Suppose that you are the head of an American counterintelligence unit. Suppose that your task is to analyze foreign-backed operations whose sponsors—outlaw financiers and bizarre, feudal-minded aristocrats—want to destroy America’s independent national existence, and make the U.S. itself their criminal instrument against civilization.
Suppose, further, that the perpetrators, an international gang or oligarchy, have a commanding position within the government, security, and military apparatus, financial institutions, news media, and colleges; and that, to a large extent, this gang has come to constitute what is known in America as “high society.”

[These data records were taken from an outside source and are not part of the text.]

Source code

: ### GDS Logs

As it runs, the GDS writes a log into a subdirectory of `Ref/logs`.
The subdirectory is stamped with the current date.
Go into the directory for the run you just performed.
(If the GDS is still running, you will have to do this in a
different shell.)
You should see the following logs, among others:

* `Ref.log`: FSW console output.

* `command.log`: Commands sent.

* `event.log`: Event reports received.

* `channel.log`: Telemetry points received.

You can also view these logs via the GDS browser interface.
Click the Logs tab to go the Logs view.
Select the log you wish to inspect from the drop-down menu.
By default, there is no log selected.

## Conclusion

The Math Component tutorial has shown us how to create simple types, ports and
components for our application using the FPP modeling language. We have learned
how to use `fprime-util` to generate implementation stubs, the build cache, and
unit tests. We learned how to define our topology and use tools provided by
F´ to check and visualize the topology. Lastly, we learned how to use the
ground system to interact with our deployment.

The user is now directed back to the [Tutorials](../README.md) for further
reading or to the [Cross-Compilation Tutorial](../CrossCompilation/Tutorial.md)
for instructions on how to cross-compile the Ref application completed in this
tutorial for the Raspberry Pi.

Treason in America—first published in 1985, and now reissued—is a unique history of American politics, written to aid the “detective” force analyzing this real, not hypothetical, threat.
The book’s special flavor, its energy, optimism, and sense of fun, begins with its absolute distinction between the genius and success of the great nationalist American leaders such as Franklin, Hamilton, and Lincoln, and their tradition and legacy, as against the wild, often farcical deceit and degradation of their imperial, London-centered opponents.
Anton Chaitkin takes us through the crucial initiatives of this opponent force, from their treason against the American Revolution, their repeated secession attempts, their Free Trade and related doctrines against human progress, their Wall Street takeover and brake upon the economy, and the emerging power of the imperial “blue-blood” families.
Treason in America also presents the reader with the devastating British crimes against India and China, and the American Anglophile faction’s deep implication in those crimes. This has powerful relevance for today’s political crisis. Americans, and decision-makers around the world, very much need to be able to distinguish between the U.S.A.’s own policies of economic and social progress for all men, and the contrary aims of America’s imperial opponents, including the British “Fifth Column” within the United States. This may be considered the moral core of Chaitkin’s work.